Outright International Welcomes Repeal of Anti-LGBTQ Laws in Antigua and Barbuda


Publish Date


New York, New York — July 5, 2022 – Outright International, a global human rights organization dedicated to improving the lives of lesbian, gay, bisexual, transgender, intersex, and queer (LGBTIQ) people, today welcomed Antigua and Barbuda’s repeal of sections 12 and 15 of the Sexual Offences Act of 1995. The decision, handed down by the Honorable Justice Marissa Robertson, ruled that the law conflicted with Constitutional guarantees of freedom of expression, personal privacy, and protection from discrimination.    

“We welcome this historic decision from Antigua and Barbuda,” noted Maria Sjödin, acting executive director of Outright. “As we work with LGBTQ groups in the Caribbean, we view this as an important step towards equality and respect for LGBTQ people in the region.

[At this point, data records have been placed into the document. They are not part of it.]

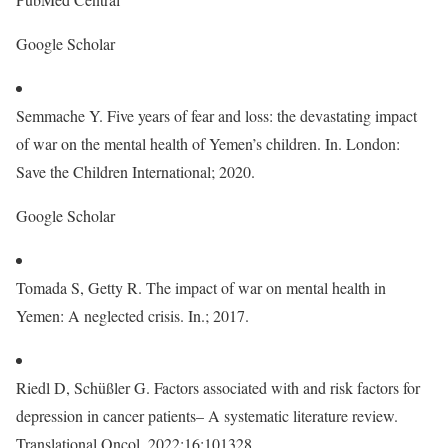
Google Scholar
Semmache Y. Five years of fear and loss: the devastating impact
of war on the mental health of Yemen’s children. In. London:
Save the Children International; 2020.
Google Scholar
Tomada S, Getty R. The impact of war on mental health in
Yemen: A neglected crisis. In.; 2017.
Riedl D, Schüßler G. Factors associated with and risk factors for
depression in cancer patients– A systematic literature review.
Translational Oncol. 2022;16:101328.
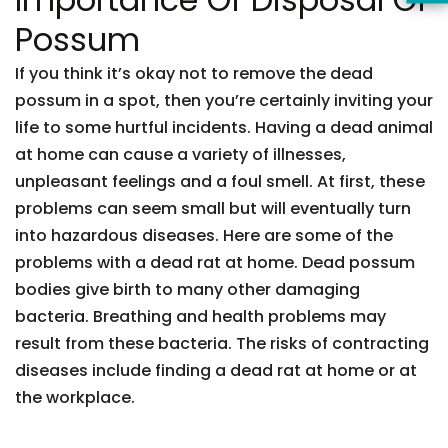
Possum
If you think it’s okay not to remove the dead
possum in a spot, then you’re certainly inviting your
life to some hurtful incidents. Having a dead animal
at home can cause a variety of illnesses,
unpleasant feelings and a foul smell. At first, these
problems can seem small but will eventually turn
into hazardous diseases. Here are some of the
problems with a dead rat at home. Dead possum
bodies give birth to many other damaging
bacteria. Breathing and health problems may
result from these bacteria. The risks of contracting
diseases include finding a dead rat at home or at
the workplace.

Our hope is that this ruling will have a ripple effect as archaic, colonial-era laws, such as section 12 and 15 of the Sexual Offenses Act, are retired and human rights for all are advanced.”   

Section 12 of the Sexual Offenses Act punished private, consensual same-sex conduct between men with up to 15 years in prison, and section 15 punished “serious indecency” between consenting adults of the same sex, defined as any sexual act other than intercourse, with up to five years in prison. While the law has rarely been enforced, human rights organizations have found that it contributes to anti-LGBTQ violence and discrimination, including assaults, intimate partner violence and death threats. International human rights law makes clear that prohibitions on consensual same-sex relations violate rights to privacy and non-discrimination.

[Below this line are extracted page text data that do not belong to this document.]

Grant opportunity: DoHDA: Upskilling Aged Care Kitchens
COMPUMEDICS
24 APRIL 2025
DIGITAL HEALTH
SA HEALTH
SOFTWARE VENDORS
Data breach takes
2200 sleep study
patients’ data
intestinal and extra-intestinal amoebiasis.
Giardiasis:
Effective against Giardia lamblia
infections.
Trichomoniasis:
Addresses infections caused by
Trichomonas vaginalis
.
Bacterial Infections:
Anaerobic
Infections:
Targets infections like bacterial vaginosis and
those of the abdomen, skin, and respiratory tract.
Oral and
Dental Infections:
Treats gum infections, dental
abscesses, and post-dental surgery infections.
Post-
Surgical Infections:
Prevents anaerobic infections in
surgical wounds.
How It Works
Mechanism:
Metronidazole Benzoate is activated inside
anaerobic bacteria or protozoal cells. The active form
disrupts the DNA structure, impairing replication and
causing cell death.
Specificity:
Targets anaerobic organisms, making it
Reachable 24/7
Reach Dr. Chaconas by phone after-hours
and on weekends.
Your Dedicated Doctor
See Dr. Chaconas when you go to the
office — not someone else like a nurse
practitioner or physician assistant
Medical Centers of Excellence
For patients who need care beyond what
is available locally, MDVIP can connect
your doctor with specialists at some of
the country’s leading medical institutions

“The process of litigation is important, as it underscores how these laws contribute to the stigmatization of lesbian, gay, bisexual, transgender, queer, and intersex (LGBTQI) people, how they legitimize hate speech, discrimination and violence and tear at the fabric of our society,” said Kenita Placide, executive director for the Eastern Caribbean Alliance for Diversity and Equality (ECADE) in a statement. “Our governments have sworn to protect and uphold the rights of all and act in a manner that promotes the prosperity and well being of all, and this judgment is in keeping with this commitment.”

“As director of an organization that has long worked to secure meaningful protections from gender-based violence for LGBTIQ people, I have seen how buggery laws contribute to discrimination and violence,” said Alverna Inniss, director of Meeting Emotional and Social Needs Holistically (MESH). “MESH is pleased that the outcome of the legal challenge is one that promotes and protects the human rights of LGBTIQ people. The wheels of justice are turning in the right direction. This decision affirms that Antigua and Barbuda is a society where the lives of LGBTIQ people are valued and respected. We have come a long way.”

In recent years, LGBTQ communities have grown in strength and numbers in the Caribbean despite the existence of so-called sodomy laws. Outright has partnered with LGBTQ groups in the region, supporting the Frontline Alliance, a queer and feminist-led network aimed at combatting gender-based violence, as well as the registration and formation of its first transgender network, UC-TRANS. In turn, Outright has seen activism and visibility increase. To learn more on Outright’s advocacy work in the Caribbean, please go here.  


About MESH:

MESH is a human rights organization advocating and providing services to individuals in the LGBTQ community in Antigua and Barbuda. MESH was registered in 2017 under the company name Mesh Inc. No. C0307/2017, of the Antigua and Barbuda companies Act No. 18 of 1995.

About ECADE: 

Eastern Caribbean Alliance for Diversity and Equality (ECADE) is an independent umbrella organization that works with human rights groups to strengthen institutional capacity and provide a platform to strategize and work towards equality within the sub-region. Membership is drawn from across twenty-two (22) small island territories in the eastern Caribbean. These organizations are a direct conduit to and amplify the voice of the communities they serve. ECADE advances cooperation between LGBTI organizations in the eastern Caribbean and promotes understanding and goodwill between all the peoples of the eastern Caribbean.